Nun, hier kommen die Architekt*innen ins Spiel. Wir haben es heute mit einer der wohl am besten ausgebildeten und bestinformierten Generation von Planer*innen zu tun, die je agiert hat. Mit der Architektur hat diese Generation zudem ein Tool an der Hand, mit dessen Hilfe sich relativ leicht sehr viel bewegen lässt. Das bedeutet zwar, dass man sich von liebgewonnenen und einfach zu handhabenden Dingen – wie etwa dem massenhaften Einsatz von Beton – abwenden, vieles in Frage stellen und einiges ausprobieren muss. Dabei wird es aber auch in Zukunft immer auch sinnvolle Einsatzmöglichkeiten für Beton geben, nur werden wir ihn aufgrund seiner CO2-Billanz womöglich eher so behandeln wie ein Edelmetall. Auch diese nutzen wir ja, nur eben nicht für jede Schraube, jeden Beschlag und jeden Gitterost.

Die kroatische Nationalmannschaft vor dem Finale gegen Frankreich in Moskau, Foto: Kremlin.ru (wikimedia/CC-BY 4.0)

Mit diesem Wissen und dem richtigen Sound im Ohr ist es dieser Generation der heute jungen Architekten und Architektinnen tatsächlich möglich, diesem Endgegner wirklich etwas entgegenzusetzen, Adaptionen für die bereits eingesetzten und stärker werdenden Veränderungen zu finden. Wie viel derzeit wieder möglich ist, zeigt sich auch daran, dass ein kleines Land wie Kroatien ins Finale der Fußballweltmeisterschaft kommt. Nimmt diese junge Generation von Architekt*innen sich und ihre Profession dahingehend ernst, speist sich aus dieser Entwicklung einer Architektur für den Endgegner unmittelbar eine wirkliche Relevanz, die über die bisher vollzogenen Änderungen des Bauens und der Architekturgeschichte weit hinausgeht.

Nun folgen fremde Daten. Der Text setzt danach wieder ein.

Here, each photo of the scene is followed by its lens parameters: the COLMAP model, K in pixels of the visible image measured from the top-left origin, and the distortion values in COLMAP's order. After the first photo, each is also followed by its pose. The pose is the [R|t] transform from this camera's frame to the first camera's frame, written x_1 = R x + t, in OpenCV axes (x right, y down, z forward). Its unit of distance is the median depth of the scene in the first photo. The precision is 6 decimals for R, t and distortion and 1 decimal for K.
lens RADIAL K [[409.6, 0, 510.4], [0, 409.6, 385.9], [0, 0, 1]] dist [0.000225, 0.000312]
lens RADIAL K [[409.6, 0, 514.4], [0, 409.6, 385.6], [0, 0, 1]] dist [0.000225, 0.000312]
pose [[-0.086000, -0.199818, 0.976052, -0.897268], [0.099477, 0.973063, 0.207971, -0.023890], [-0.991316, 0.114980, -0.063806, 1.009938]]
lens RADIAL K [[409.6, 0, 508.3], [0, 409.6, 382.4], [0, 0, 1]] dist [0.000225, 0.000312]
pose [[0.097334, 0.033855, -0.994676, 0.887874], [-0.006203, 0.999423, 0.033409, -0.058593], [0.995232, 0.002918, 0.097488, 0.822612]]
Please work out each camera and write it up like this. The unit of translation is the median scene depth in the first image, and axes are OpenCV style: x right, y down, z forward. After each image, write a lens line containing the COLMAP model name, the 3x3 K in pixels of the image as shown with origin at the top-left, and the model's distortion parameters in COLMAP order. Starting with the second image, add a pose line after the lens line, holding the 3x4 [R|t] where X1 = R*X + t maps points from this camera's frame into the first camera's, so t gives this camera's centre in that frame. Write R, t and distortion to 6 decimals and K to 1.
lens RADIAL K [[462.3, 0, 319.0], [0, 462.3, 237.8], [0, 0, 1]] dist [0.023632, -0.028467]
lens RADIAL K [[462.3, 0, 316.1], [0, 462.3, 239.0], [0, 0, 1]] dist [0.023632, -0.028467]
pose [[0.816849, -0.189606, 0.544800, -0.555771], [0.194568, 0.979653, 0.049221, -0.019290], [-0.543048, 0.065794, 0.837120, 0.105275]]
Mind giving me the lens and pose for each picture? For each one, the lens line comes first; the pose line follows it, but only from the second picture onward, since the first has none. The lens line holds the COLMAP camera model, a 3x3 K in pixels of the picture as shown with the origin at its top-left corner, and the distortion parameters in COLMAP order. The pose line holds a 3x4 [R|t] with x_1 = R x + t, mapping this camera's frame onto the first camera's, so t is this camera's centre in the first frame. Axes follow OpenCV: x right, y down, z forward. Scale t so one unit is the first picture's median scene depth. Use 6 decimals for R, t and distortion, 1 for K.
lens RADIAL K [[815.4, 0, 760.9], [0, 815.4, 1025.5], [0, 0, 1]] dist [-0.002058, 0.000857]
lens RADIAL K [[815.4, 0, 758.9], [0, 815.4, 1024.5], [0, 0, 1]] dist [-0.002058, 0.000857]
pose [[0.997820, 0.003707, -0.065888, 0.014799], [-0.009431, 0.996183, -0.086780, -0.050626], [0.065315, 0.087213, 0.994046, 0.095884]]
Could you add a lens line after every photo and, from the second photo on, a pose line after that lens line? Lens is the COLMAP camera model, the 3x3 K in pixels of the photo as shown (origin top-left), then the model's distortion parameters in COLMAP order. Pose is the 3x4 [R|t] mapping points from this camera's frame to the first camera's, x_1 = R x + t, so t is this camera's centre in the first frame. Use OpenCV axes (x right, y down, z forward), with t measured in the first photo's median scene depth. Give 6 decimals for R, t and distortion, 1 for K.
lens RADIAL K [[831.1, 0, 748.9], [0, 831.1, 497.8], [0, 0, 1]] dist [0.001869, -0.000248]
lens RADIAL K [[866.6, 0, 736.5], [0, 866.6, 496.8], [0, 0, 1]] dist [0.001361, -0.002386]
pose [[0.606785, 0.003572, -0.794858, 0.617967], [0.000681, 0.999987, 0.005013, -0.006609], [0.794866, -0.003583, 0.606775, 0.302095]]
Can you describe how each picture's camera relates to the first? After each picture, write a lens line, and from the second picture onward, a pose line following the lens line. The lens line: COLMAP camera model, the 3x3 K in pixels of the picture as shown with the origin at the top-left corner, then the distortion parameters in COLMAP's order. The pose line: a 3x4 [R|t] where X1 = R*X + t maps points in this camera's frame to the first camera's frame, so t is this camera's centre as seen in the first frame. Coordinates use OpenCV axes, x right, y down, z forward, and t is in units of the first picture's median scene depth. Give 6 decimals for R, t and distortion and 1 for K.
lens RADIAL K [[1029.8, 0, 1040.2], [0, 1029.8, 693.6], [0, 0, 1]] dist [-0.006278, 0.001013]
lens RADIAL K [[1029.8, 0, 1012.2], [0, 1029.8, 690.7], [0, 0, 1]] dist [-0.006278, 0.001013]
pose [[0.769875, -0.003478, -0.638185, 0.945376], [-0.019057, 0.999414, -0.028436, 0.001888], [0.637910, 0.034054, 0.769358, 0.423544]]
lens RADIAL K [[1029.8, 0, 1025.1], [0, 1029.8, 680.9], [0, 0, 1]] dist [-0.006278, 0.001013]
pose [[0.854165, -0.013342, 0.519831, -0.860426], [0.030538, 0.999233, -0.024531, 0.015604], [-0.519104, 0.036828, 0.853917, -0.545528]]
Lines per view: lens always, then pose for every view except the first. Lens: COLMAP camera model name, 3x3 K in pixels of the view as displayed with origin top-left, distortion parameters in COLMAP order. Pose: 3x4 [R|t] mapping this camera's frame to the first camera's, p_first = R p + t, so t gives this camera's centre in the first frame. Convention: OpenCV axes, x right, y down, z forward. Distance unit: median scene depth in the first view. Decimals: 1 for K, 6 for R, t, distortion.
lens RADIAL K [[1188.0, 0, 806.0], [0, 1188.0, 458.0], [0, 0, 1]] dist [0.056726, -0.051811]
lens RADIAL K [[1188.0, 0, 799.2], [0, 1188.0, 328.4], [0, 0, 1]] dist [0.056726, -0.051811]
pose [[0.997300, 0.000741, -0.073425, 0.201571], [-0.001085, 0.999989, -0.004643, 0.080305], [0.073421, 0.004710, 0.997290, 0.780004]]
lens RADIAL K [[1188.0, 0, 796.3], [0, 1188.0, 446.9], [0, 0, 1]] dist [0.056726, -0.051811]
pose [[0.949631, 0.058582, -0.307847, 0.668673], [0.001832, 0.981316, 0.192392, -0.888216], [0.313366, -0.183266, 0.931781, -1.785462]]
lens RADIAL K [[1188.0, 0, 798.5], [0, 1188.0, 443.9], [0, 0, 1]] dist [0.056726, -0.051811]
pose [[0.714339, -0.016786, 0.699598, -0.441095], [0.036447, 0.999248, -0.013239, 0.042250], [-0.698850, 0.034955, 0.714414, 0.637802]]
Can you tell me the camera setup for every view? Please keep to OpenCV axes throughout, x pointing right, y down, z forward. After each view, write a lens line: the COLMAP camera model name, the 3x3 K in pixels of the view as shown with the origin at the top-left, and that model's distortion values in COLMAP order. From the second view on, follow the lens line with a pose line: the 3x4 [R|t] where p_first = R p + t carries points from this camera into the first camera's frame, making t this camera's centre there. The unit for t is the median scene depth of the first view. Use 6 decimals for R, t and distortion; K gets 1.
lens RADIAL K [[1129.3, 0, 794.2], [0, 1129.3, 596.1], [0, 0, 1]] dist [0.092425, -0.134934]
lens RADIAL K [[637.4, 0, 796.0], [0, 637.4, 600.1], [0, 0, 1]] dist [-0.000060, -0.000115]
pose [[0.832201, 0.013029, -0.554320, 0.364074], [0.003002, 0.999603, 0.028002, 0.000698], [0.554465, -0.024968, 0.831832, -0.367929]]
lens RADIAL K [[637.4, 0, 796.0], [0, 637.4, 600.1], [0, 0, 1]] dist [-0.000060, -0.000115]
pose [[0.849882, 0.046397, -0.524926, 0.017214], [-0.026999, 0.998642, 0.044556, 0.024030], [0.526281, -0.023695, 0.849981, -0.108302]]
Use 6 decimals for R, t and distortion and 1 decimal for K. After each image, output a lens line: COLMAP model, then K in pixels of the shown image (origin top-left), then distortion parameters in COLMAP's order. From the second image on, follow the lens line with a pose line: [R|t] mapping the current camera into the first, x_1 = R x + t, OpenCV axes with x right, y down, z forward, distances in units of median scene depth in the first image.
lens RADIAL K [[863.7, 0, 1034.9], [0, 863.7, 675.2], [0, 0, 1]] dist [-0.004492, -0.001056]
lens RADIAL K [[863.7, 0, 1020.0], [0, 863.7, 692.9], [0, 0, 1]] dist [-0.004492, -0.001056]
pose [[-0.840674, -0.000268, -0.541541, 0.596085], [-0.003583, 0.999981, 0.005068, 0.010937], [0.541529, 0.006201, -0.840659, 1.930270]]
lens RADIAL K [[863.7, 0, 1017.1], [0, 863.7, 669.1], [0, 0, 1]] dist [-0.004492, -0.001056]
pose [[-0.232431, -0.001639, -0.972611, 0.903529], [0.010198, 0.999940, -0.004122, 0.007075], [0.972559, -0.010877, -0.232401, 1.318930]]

Dipl.-Ing. David Kasparek (*1981) studierte Architektur in Köln. Er war als Gründungspartner des Gestaltungsbüros friedwurm: Gestaltung und Kommunikation als freier Autor, Grafiker und Journalist tätig. Nach einem Volontariat und freier Mitarbeit bei
der architekt ist er seit 2008 Redakteur dieser Zeitschrift, seit Anfang 2019 als Chef vom Dienst. David Kasparek moderiert mit wechselnden Gästen die Gesprächsreihe „neu im club im DAZ-Glashaus“, die neu in den BDA berufene Mitglieder vorstellt. Er lebt und arbeitet in Berlin.

Dieser Text wurde zum ersten Mal publiziert in Ausdruck AKJAA – Arbeitskreis
Junger Architektinnen und Architekten. Positionen junger Architekten im BDA, Berlin 2018.